The Ukrainian films Home Games and My Father Is My Mother’s Brother, which are also included in the programme, are about family as well. They form a kind of diptych based on long-term careful observation of the protagonists’ lives, which aims to record their courageous attempts to overcome the obstacles created both by an unwelcoming society and by imperfect human nature.
In Alisa Kovalenko’s Home Games, a young Kyiv resident, who wants to be in the Ukrainian national soccer team, challenges her circumstances. Her mother suddenly dies, and the film, which follows the girl’s anxieties, changes its concept: soccer recedes into the background.
From the film Home Games
Watching the protagonist take care of her little brother and sister, Alisa Kovalenko sometimes hovers on the edge of speculation (there’s footage of the mother’s funeral, there is a scene of children playing the ‘ambulance’ which should save their mother’s life). However, in the end, thanks to her close contact with the protagonists, the filmmaker turns the story about an athletic personality into a story of everyday heroism, which allows the protagonist to survive the tragedy and helps her not to let her life descend into an everyday hell in a residential neighborhood on the outskirts of the city.
The relationship between Vadym Ilkov and the protagonists of his film My Father Is My Mother’s Brother, the family of the multifaceted artist Anatoliy Belov, is also full of trust. The film’s synopsis, of course, immediately lets the audience know what exactly is happening in the family and what challenges they face. Nevertheless, it is much more interesting to set that knowledge aside and watch the author gradually discover the complex circumstances. With every scene, he gives answers to questions which the viewers probably haven’t even fully formulated yet.
In his delicate and at the same time compositionally refined recording of the dynamics in the relationship between the artist and the 5-year-old niece he helps to bring up, and also with his sister who is losing her grip on reality and needs help, Vadym Ilkov creates an intimate family portrait which has room for the warm routine of a somewhat ‘bohemian’ life, for the accurately captured detail of momentary childish responses, for the inconspicuous courage in dealing with the challenges of fate, and sometimes even for the quiet irony of life (for example, when the girl listens to bawdy songs by Belov’s band Lyudska Podoba).

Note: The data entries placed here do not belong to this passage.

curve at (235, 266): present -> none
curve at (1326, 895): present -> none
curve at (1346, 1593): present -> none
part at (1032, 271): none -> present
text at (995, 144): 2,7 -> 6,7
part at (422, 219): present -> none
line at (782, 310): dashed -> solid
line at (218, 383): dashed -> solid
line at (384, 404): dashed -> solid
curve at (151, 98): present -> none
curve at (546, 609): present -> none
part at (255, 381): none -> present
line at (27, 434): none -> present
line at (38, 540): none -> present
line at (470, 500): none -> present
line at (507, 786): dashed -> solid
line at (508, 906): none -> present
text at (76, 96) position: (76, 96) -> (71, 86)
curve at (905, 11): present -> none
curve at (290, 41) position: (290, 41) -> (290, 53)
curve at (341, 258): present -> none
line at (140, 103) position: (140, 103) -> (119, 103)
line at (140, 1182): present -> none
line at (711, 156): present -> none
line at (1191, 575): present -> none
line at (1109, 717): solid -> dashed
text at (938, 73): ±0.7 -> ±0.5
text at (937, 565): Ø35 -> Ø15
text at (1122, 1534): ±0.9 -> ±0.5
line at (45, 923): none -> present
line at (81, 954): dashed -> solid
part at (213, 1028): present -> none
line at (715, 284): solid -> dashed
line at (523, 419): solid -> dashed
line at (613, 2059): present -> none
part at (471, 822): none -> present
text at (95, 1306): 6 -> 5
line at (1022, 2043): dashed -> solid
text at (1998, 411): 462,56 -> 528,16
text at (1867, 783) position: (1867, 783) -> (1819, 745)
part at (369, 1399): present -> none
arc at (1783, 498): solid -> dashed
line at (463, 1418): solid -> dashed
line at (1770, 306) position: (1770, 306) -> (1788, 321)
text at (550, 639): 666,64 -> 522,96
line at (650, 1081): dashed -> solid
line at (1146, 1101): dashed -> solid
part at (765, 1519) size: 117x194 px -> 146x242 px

From the film My Father Is My Mother’s Brother
In turn, Audrius Stonys and Kristīne Briede paint a portrait of 1960s Baltic non-fiction cinema, and make an anthology of the portraits of its filmmakers. In Bridges of Time, they build editing bridges between the black-and-white past and the colourful present. In addition to the silver-haired filmmakers who share their thoughts about the essence and the purpose of documentary film (or just sit in contemplative silence), the screen also shows their aged protagonists and filming locations, visualising the passage of time, and simultaneously, the marvellous nature of film, which to a certain extent erases the boundaries between the past, the present and the future. Thus, it gives us an opportunity to speak about the eternal and to continue the wise, unhurried conversation that began in the 1960s. Part of the reason the Bridges of Time does that so successfully is that there are masters of documentary filmmaking not just in front of the camera, but also behind it.
After all, this behind-the-scenes mastery permeates all the DOCU/BEST films, just as we anticipated.